## ACTION ITEM
Where the line containing "können. Unsere" appears, end your copy; everything from the first line of the records below up to and including it must be reproduced exactly.

===== MATERIAL FOR THIS TASK

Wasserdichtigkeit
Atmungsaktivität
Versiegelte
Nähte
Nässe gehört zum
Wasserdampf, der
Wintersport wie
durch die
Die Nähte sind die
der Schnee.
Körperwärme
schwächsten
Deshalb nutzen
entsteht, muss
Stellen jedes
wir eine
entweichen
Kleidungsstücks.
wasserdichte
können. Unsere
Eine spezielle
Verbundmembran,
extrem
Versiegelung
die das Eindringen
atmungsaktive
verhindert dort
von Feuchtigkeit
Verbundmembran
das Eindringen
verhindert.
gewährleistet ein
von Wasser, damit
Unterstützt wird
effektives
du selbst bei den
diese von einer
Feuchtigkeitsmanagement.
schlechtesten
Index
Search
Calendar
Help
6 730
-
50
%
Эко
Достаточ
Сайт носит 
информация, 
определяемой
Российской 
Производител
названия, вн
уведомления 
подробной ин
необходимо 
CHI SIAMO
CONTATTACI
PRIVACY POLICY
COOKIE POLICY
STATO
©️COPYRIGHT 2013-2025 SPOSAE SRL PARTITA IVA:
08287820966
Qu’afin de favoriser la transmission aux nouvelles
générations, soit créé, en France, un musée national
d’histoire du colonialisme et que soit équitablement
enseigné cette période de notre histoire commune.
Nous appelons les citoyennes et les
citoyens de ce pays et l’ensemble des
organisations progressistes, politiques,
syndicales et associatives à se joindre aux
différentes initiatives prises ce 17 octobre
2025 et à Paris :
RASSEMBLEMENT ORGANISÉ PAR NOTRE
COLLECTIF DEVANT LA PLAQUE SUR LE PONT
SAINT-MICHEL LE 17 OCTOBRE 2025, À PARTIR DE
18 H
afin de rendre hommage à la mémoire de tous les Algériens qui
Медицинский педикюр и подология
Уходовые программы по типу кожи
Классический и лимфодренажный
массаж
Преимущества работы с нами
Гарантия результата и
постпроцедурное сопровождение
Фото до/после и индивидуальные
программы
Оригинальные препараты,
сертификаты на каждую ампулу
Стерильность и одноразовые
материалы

==========

## ANSWER SECTION
Wasserdichtigkeit
Atmungsaktivität
Versiegelte
Nähte
Nässe gehört zum
Wasserdampf, der
Wintersport wie
durch die
Die Nähte sind die
der Schnee.
Körperwärme
schwächsten
Deshalb nutzen
entsteht, muss
Stellen jedes
wir eine
entweichen
Kleidungsstücks.
wasserdichte
können. Unsere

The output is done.